*** Supplied entries ***
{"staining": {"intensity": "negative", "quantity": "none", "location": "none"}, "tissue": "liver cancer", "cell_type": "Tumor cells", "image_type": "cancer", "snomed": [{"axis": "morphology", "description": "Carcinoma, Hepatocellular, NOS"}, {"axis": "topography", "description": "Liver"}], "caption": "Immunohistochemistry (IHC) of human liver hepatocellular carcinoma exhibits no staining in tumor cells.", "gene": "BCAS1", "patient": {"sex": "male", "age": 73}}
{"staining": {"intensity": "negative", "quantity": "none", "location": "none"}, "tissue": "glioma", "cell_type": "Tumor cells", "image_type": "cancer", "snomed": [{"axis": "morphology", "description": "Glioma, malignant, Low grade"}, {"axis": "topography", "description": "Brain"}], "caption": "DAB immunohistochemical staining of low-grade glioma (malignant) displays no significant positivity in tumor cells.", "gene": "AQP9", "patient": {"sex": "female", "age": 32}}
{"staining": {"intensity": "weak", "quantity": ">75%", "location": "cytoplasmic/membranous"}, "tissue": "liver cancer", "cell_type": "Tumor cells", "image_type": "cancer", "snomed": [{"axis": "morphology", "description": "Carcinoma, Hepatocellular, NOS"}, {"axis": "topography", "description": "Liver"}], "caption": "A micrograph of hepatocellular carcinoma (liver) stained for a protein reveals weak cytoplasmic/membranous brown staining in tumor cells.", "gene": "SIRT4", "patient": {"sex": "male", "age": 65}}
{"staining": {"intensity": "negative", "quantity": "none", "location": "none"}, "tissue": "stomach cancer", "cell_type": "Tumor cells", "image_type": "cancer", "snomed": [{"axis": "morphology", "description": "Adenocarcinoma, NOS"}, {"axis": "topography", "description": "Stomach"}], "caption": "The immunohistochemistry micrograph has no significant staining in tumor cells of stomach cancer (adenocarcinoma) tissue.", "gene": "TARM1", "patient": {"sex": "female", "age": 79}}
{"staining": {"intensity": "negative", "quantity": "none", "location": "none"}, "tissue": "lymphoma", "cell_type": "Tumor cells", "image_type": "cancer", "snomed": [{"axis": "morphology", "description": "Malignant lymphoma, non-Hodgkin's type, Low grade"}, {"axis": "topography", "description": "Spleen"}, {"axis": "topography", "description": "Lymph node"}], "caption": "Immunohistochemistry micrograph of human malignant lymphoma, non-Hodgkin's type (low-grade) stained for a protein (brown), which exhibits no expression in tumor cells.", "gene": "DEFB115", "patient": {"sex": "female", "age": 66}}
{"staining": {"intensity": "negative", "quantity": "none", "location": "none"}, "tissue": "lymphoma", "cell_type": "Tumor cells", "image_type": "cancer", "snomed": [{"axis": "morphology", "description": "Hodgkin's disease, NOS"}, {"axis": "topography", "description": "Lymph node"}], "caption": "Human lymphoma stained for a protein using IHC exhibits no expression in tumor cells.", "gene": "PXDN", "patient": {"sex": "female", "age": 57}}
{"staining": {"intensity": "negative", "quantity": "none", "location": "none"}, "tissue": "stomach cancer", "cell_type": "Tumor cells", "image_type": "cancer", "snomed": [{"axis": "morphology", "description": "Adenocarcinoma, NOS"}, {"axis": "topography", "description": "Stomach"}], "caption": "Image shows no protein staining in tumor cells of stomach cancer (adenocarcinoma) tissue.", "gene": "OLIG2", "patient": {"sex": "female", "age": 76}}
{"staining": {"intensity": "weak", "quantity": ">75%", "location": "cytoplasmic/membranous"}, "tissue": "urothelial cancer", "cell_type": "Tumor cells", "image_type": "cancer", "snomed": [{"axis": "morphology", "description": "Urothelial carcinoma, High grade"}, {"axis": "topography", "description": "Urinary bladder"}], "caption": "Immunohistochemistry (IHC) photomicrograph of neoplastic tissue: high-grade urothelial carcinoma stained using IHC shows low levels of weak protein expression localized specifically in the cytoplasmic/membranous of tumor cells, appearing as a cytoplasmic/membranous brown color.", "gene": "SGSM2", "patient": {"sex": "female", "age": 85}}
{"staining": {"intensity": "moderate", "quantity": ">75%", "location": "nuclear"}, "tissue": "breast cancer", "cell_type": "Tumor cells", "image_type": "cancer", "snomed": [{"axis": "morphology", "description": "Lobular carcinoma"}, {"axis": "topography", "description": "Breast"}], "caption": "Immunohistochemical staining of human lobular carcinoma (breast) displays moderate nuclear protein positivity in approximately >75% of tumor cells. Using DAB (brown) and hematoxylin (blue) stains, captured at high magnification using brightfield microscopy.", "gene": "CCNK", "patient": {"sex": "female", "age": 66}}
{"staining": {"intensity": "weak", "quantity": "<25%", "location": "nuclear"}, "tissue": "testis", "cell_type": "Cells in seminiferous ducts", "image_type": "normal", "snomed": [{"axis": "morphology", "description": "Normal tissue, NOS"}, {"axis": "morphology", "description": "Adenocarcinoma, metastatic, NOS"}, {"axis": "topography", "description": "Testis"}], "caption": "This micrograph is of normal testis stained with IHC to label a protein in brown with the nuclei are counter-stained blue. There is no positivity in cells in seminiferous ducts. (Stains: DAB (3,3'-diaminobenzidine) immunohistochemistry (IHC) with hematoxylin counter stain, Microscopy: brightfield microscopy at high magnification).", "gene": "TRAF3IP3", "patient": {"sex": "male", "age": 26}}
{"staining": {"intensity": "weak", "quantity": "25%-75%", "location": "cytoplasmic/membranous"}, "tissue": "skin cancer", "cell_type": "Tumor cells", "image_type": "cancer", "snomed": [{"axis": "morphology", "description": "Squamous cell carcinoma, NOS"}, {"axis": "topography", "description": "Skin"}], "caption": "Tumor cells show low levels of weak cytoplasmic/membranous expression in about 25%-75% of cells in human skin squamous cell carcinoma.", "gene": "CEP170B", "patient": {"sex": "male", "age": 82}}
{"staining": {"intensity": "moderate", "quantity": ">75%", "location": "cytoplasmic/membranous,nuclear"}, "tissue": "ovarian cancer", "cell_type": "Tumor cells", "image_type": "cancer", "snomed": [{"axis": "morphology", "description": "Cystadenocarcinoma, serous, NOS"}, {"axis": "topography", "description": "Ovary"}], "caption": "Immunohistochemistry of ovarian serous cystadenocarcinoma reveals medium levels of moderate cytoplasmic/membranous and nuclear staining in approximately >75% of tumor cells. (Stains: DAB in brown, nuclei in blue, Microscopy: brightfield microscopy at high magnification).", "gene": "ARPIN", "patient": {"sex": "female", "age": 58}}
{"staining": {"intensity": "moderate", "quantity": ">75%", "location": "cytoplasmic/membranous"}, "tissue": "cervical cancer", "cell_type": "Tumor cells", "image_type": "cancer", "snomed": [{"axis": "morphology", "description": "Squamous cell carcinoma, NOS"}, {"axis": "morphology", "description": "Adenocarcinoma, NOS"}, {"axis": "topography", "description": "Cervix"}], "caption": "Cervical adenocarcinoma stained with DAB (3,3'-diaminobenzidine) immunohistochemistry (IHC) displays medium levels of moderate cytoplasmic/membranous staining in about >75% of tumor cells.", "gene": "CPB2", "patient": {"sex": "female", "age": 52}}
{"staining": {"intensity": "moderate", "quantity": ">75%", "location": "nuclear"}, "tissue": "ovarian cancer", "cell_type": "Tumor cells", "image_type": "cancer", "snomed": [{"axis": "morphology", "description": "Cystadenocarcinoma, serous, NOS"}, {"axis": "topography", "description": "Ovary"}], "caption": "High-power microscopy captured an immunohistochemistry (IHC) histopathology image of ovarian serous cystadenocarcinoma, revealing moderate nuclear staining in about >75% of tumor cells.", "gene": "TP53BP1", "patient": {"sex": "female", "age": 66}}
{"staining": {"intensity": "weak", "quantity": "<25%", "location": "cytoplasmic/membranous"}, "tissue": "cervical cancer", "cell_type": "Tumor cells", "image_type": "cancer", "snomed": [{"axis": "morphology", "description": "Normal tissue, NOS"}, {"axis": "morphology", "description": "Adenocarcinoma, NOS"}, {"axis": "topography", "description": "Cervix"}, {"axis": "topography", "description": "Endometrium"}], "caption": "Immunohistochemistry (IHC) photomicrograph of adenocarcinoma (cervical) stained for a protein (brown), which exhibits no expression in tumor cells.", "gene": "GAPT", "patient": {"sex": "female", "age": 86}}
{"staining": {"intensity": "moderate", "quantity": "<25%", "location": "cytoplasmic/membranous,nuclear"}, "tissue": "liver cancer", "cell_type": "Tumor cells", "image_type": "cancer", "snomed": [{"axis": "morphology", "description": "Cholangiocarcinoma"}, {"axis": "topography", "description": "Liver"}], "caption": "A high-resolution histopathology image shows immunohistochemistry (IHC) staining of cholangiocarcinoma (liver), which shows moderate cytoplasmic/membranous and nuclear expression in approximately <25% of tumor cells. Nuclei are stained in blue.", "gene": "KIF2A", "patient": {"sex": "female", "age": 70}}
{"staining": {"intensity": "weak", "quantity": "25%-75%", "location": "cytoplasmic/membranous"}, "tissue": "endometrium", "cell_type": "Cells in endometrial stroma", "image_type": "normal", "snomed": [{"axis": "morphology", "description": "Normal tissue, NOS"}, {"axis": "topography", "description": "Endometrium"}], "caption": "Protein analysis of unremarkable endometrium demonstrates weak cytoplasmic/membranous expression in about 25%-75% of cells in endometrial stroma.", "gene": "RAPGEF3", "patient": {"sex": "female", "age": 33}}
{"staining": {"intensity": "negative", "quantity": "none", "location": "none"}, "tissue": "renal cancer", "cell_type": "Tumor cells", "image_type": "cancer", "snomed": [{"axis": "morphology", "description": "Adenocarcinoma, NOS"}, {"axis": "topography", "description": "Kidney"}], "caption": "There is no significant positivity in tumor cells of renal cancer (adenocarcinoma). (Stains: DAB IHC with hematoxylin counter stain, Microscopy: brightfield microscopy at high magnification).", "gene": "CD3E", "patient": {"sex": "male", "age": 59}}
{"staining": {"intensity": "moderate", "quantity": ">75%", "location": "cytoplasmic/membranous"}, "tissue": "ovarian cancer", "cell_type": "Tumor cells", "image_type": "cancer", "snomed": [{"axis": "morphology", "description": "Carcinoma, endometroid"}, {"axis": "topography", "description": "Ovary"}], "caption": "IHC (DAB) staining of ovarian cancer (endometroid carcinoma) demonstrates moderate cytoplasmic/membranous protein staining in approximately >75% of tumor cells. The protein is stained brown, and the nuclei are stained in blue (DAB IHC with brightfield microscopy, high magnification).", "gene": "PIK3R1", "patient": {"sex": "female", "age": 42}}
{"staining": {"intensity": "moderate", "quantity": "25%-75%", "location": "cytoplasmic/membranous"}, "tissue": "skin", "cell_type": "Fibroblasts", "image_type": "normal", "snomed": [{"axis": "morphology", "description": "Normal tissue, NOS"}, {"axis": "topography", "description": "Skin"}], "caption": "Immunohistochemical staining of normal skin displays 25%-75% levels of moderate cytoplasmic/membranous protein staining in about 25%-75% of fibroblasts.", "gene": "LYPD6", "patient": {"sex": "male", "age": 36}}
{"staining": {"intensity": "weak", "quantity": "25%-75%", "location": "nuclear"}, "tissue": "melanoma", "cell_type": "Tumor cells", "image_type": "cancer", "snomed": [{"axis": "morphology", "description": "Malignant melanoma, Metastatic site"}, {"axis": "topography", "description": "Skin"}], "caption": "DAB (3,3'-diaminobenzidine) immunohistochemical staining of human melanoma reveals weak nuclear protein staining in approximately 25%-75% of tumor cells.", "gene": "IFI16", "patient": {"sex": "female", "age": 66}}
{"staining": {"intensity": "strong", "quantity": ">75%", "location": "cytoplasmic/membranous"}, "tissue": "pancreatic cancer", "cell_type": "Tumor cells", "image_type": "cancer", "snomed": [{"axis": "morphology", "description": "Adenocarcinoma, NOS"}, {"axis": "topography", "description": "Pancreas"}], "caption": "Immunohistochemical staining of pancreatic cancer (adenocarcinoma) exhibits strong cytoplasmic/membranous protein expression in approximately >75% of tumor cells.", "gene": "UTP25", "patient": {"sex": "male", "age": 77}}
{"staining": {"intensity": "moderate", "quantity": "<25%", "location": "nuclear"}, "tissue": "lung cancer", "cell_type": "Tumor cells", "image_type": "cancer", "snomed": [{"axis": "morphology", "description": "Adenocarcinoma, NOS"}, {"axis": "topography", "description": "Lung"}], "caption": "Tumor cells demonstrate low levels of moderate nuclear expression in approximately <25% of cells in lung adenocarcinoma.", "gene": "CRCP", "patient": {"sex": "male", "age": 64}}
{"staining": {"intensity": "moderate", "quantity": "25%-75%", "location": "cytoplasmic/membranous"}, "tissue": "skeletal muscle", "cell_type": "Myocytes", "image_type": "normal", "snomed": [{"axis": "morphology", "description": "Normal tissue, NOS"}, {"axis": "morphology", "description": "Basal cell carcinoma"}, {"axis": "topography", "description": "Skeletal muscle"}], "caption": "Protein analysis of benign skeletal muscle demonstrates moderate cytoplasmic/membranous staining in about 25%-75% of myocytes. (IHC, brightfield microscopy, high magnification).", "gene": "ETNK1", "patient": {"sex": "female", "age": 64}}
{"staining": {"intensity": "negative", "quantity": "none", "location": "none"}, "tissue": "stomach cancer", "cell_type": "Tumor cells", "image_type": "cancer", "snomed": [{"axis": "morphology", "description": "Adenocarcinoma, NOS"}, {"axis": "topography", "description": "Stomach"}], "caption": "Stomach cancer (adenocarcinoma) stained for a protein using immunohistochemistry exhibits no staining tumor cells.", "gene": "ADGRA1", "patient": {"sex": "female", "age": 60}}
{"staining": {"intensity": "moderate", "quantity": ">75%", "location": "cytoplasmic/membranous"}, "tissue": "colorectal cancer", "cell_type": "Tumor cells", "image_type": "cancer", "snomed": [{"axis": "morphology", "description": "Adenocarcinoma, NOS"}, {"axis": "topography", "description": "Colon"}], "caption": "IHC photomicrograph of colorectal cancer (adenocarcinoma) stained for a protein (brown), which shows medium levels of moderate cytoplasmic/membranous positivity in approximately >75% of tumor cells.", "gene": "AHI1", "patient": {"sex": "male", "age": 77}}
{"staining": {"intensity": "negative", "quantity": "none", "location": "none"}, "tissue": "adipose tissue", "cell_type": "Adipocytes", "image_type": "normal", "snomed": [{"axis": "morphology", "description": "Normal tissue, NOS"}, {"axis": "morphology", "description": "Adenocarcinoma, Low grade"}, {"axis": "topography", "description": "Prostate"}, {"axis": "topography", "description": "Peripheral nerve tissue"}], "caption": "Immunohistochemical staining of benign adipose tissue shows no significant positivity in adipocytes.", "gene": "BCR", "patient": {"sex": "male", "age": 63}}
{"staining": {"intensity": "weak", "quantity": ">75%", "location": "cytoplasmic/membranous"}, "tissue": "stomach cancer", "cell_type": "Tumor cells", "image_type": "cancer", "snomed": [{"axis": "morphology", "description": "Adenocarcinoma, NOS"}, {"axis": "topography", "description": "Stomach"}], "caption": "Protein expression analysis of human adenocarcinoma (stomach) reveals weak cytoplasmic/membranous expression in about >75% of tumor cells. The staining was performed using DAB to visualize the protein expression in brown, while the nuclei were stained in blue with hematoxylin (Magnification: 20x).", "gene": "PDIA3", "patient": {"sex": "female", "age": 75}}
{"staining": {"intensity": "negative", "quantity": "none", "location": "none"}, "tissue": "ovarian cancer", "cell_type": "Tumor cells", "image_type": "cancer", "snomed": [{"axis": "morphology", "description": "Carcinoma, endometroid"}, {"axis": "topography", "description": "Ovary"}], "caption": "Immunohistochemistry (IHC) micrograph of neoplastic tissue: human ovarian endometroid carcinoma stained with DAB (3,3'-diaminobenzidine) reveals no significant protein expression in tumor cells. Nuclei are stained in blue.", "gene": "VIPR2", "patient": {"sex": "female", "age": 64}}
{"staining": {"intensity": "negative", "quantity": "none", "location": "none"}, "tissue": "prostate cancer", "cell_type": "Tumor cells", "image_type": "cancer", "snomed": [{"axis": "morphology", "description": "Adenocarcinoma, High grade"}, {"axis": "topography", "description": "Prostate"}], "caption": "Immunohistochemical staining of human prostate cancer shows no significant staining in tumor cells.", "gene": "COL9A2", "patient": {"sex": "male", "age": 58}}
*** End of Supplied entries ***
| Directions for this task |
When you reach the line that contains "immunohistochemistry micrograph has", stop; that line and every line before it, from the very first line of the data, should be restated word for word.

| Answer space |
{"staining": {"intensity": "negative", "quantity": "none", "location": "none"}, "tissue": "liver cancer", "cell_type": "Tumor cells", "image_type": "cancer", "snomed": [{"axis": "morphology", "description": "Carcinoma, Hepatocellular, NOS"}, {"axis": "topography", "description": "Liver"}], "caption": "Immunohistochemistry (IHC) of human liver hepatocellular carcinoma exhibits no staining in tumor cells.", "gene": "BCAS1", "patient": {"sex": "male", "age": 73}}
{"staining": {"intensity": "negative", "quantity": "none", "location": "none"}, "tissue": "glioma", "cell_type": "Tumor cells", "image_type": "cancer", "snomed": [{"axis": "morphology", "description": "Glioma, malignant, Low grade"}, {"axis": "topography", "description": "Brain"}], "caption": "DAB immunohistochemical staining of low-grade glioma (malignant) displays no significant positivity in tumor cells.", "gene": "AQP9", "patient": {"sex": "female", "age": 32}}
{"staining": {"intensity": "weak", "quantity": ">75%", "location": "cytoplasmic/membranous"}, "tissue": "liver cancer", "cell_type": "Tumor cells", "image_type": "cancer", "snomed": [{"axis": "morphology", "description": "Carcinoma, Hepatocellular, NOS"}, {"axis": "topography", "description": "Liver"}], "caption": "A micrograph of hepatocellular carcinoma (liver) stained for a protein reveals weak cytoplasmic/membranous brown staining in tumor cells.", "gene": "SIRT4", "patient": {"sex": "male", "age": 65}}
{"staining": {"intensity": "negative", "quantity": "none", "location": "none"}, "tissue": "stomach cancer", "cell_type": "Tumor cells", "image_type": "cancer", "snomed": [{"axis": "morphology", "description": "Adenocarcinoma, NOS"}, {"axis": "topography", "description": "Stomach"}], "caption": "The immunohistochemistry micrograph has no significant staining in tumor cells of stomach cancer (adenocarcinoma) tissue.", "gene": "TARM1", "patient": {"sex": "female", "age": 79}}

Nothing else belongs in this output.